Exercise goal: Write out every line of the data below word for word, leaving out the pictures.

(Dataset entries)
┌──
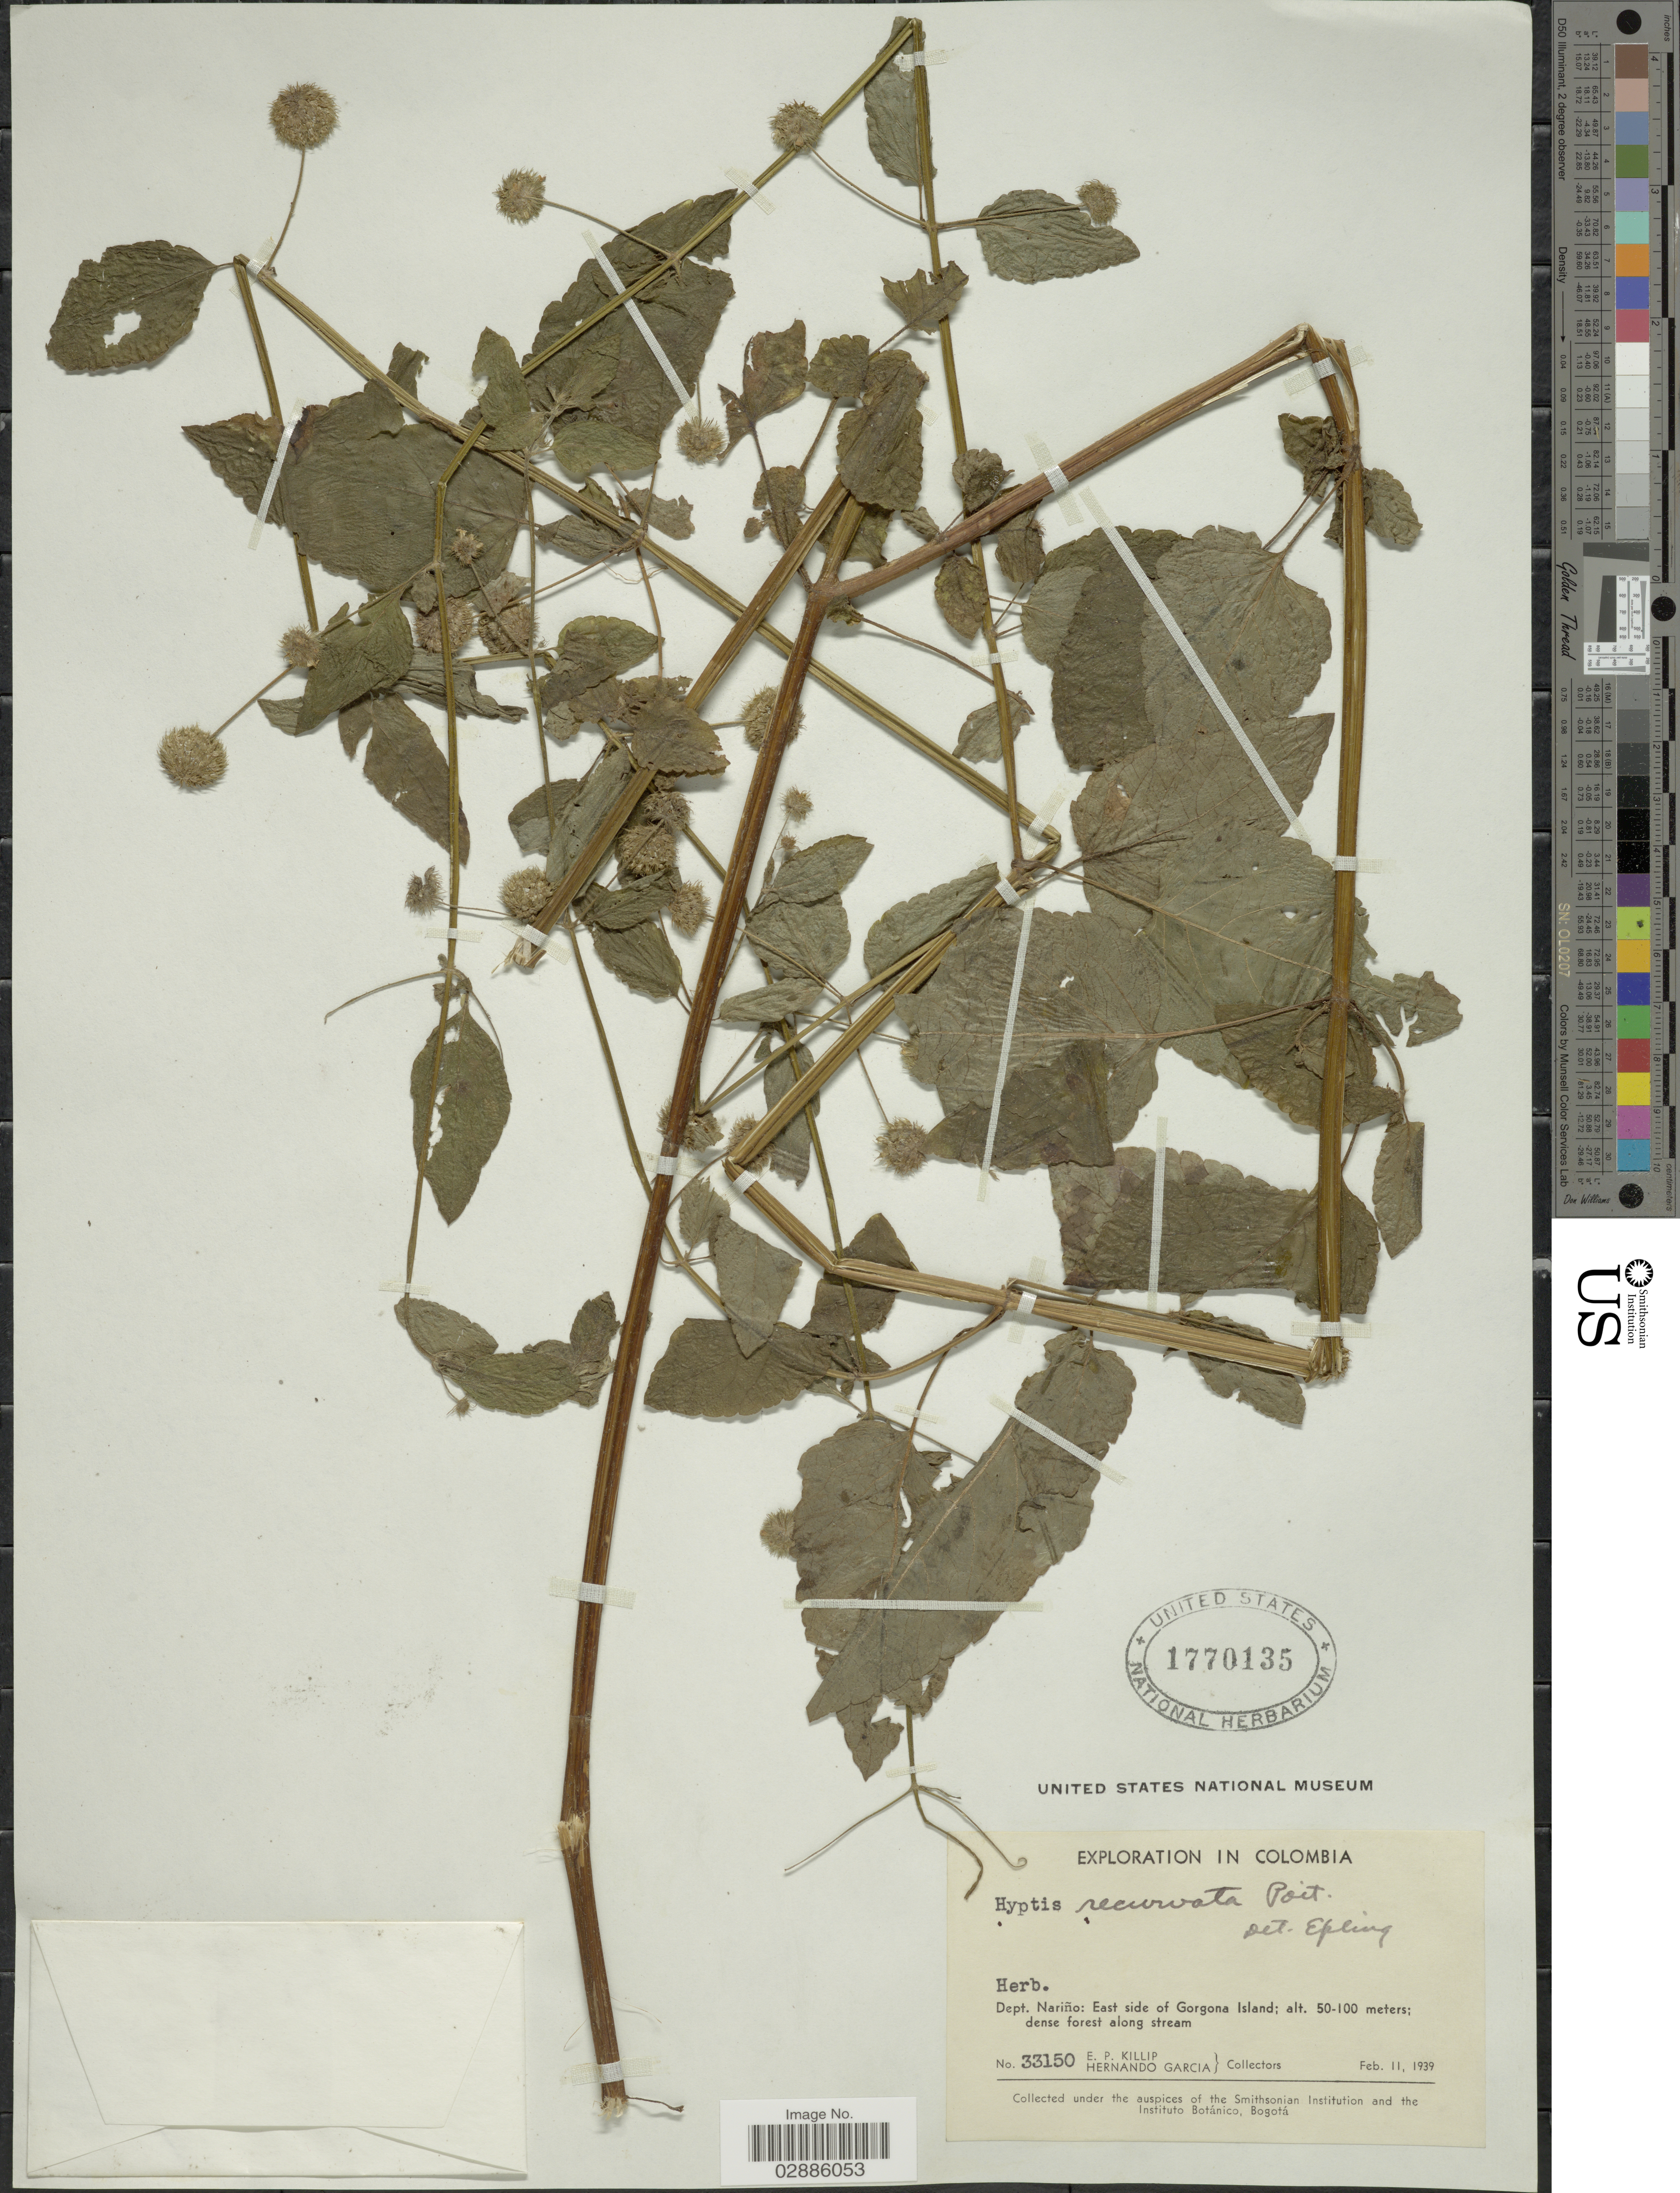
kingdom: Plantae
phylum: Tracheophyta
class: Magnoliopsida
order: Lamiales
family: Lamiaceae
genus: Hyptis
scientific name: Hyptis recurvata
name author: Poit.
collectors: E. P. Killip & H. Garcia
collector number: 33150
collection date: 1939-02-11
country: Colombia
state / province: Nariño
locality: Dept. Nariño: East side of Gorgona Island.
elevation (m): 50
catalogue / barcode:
└──
Expected answer:
kingdom: Plantae
phylum: Tracheophyta
class: Magnoliopsida
order: Lamiales
family: Lamiaceae
genus: Hyptis
scientific name: Hyptis recurvata
name author: Poit.
collectors: E. P. Killip & H. Garcia
collector number: 33150
collection date: 1939-02-11
country: Colombia
state / province: Nariño
locality: Dept. Nariño: East side of Gorgona Island.
elevation (m): 50
catalogue / barcode:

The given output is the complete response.